FX Viewpoint | EM FX: US-China policy divergence to gain traction | Article – HSBC VisionGo
- EM currencies have faced more hurdles lately
- The USD’s resilience has posed a challenge alongside signs of peaking global growth
- US-China monetary policy divergence suggests a higher USD-RMB, thereby guiding other USD-EM pairs higher
Many EM currencies have struggled, amid the USD’s resilience
Many emerging markets (EM) currencies struggled in July, as the broad USD strengthened on risk aversion. The rapid global spread of the Delta variant fueled concerns about global growth. More recently, high volatility in Chinese equities (amid regulatory changes for some industries) and US-China political noise also weighed on risk sentiment.
There are signs of peaking global growth
China has been leading the global recovery from the COVID-19 pandemic, but its sequential (QoQ) growth (that has historically been a good leading indicator for the rest of the world) has probably peaked in 2Q. Our China Activity Surprise Index has also declined in the past months (Chart 1). We believe some moderation in global growth would likely herald the end of the USD’s cyclical decline and make it harder for EM currencies to appreciate, comfortably. Moreover, it would only emphasise the importance of domestic policy framework in differentiating which EM currencies should outperform the others.
The Fed is transitioning towards tapering, while the PBOC cut its RRR broadly for most banks
In our view, the most important policy divergence is between the Federal Reserve (Fed) and the People’s Bank of China (PBOC).
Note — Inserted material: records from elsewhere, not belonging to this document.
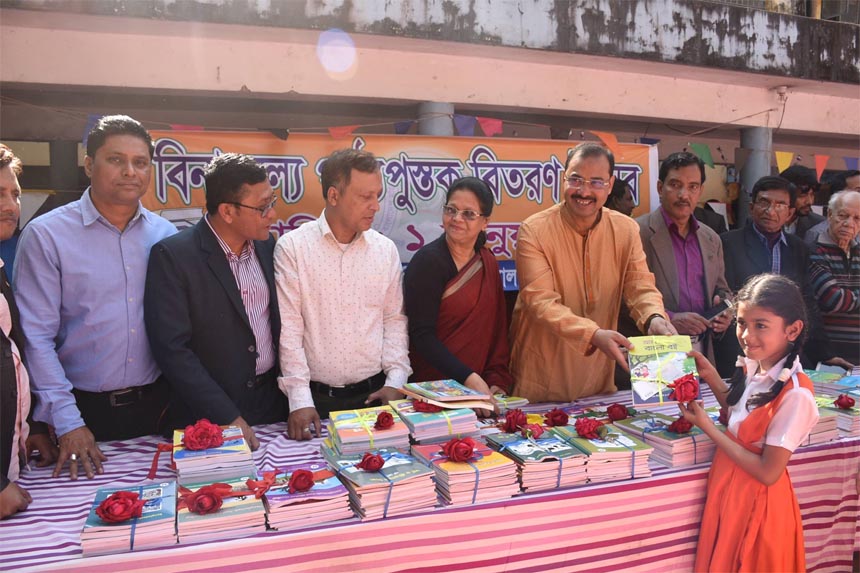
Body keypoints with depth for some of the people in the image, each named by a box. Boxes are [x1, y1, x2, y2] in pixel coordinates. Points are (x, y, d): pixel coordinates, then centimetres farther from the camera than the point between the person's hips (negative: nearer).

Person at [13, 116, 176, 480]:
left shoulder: (164, 235, 2)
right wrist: (68, 423, -12)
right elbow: (36, 337, -9)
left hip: (155, 405, 3)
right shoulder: (45, 235, -8)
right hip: (85, 409, -3)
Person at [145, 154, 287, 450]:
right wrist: (228, 418, -19)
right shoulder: (172, 255, -15)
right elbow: (172, 349, -18)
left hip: (273, 400, 5)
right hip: (209, 419, -5)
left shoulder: (266, 245, 2)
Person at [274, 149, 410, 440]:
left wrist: (395, 381, -2)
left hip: (374, 393, 3)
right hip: (315, 397, -2)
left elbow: (395, 319, 8)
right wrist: (300, 400, -13)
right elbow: (288, 329, -9)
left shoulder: (386, 249, 4)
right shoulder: (292, 247, -6)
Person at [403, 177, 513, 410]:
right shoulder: (427, 261, -13)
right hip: (431, 388, -5)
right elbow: (421, 334, -18)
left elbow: (498, 327, 6)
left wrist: (498, 381, -5)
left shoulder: (488, 263, 4)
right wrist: (468, 378, -24)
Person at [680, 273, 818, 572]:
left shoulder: (795, 395, -28)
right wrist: (712, 378, -1)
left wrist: (707, 426, -22)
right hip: (727, 487, 7)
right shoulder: (752, 367, -5)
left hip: (757, 500, -7)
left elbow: (768, 472, -23)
Fed Chair Jerome Powell said that the 27-28 July meeting was the first time that the Federal Open Market Committee (FOMC) began a “deep dive” on the issues of time and pace and composition of tapering. Our economists expect a formal tapering announcement in December. In contrast, the PBOC has taken a different path, as it announced on 9 July that it would implement a broad-based reserve requirement ratio (RRR) cut of 0.5%, effective 15 July 2021, aiming to support growth. This will likely reflect in a narrower yield advantage of the RMB, supporting our thinking that USD-CNY should move higher in the coming months.
A gradually higher USD-RMB will probably guide most USD-EM pairs higher, in our view
However, the absolute yield advantage of the RMB is still high at the moment and hence the currency’s weakness should be gradual (Chart 2), which in turn means EM currencies can adjust in an orderly manner. In the bigger picture, it is another reminder that the USD’s outlook is not as benign as it used to be.
This document is for information purposes only and should not be regarded as an offer to sell or as a solicitation of an offer to buy the securities or other investment products mentioned in it and/or to participate in any trading strategy. Information in this document is general and should not be construed as investment advice, given it has been prepared without taking account of the objectives, financial situation or needs of any particular investor. Accordingly, investors should, before acting on it, consider the appropriateness of the information, having regard to their objectives, financial situation and needs and, if necessary, seek professional investment and tax advice.
Certain investment products mentioned in this document may not be eligible for sale in some states or countries, and they may not be suitable for all types of investors. Investors should consult with their HSBC representative regarding the suitability of the investment products mentioned in this document and take into account their specific investment objectives, financial situation or particular needs before making a commitment to purchase investment products.
The value of and the income produced by the investment products mentioned in this document may fluctuate, so that an investor may get back less than originally invested. Certain high-volatility investments can be subject to sudden and large falls in value that could equal or exceed the amount invested. Value and income from investment products may be adversely affected by exchange rates, interest rates, or other factors. Past performance of a particular investment product is not indicative of future results.
HSBC and its affiliates will from time to time sell to and buy from customers the securities/instruments (including derivatives) of companies covered here on a principal or agency basis.
Whether, or in what time frame, an update of this information will be published is not determined in advance.
This report is dated as at 30 July 2021.
All market data included in this report are dated as at close 29 July 2021, unless a different date and/or a specific time of day is indicated in the report.
HSBC has procedures in place to identify and manage any potential conflicts of interest that arise in connection with its Research business. HSBC's analysts and its other staff who are involved in the preparation and dissemination of Research operate and have a management reporting line independent of HSBC's Investment Banking business. Information Barrier procedures are in place between the Investment Banking, Principal Trading, and Research businesses to ensure that any confidential and/or price sensitive information is handled in an appropriate manner.
You are not permitted to use, for reference, any data in this document for the purpose of (i) determining the interest payable, or other sums due, under loan agreements or under other financial contracts or instruments, (ii) determining the price at which a financial instrument may be bought or sold or traded or redeemed, or the value of a financial instrument, and/or (iii) measuring the performance of a financial instrument or of an investment fund.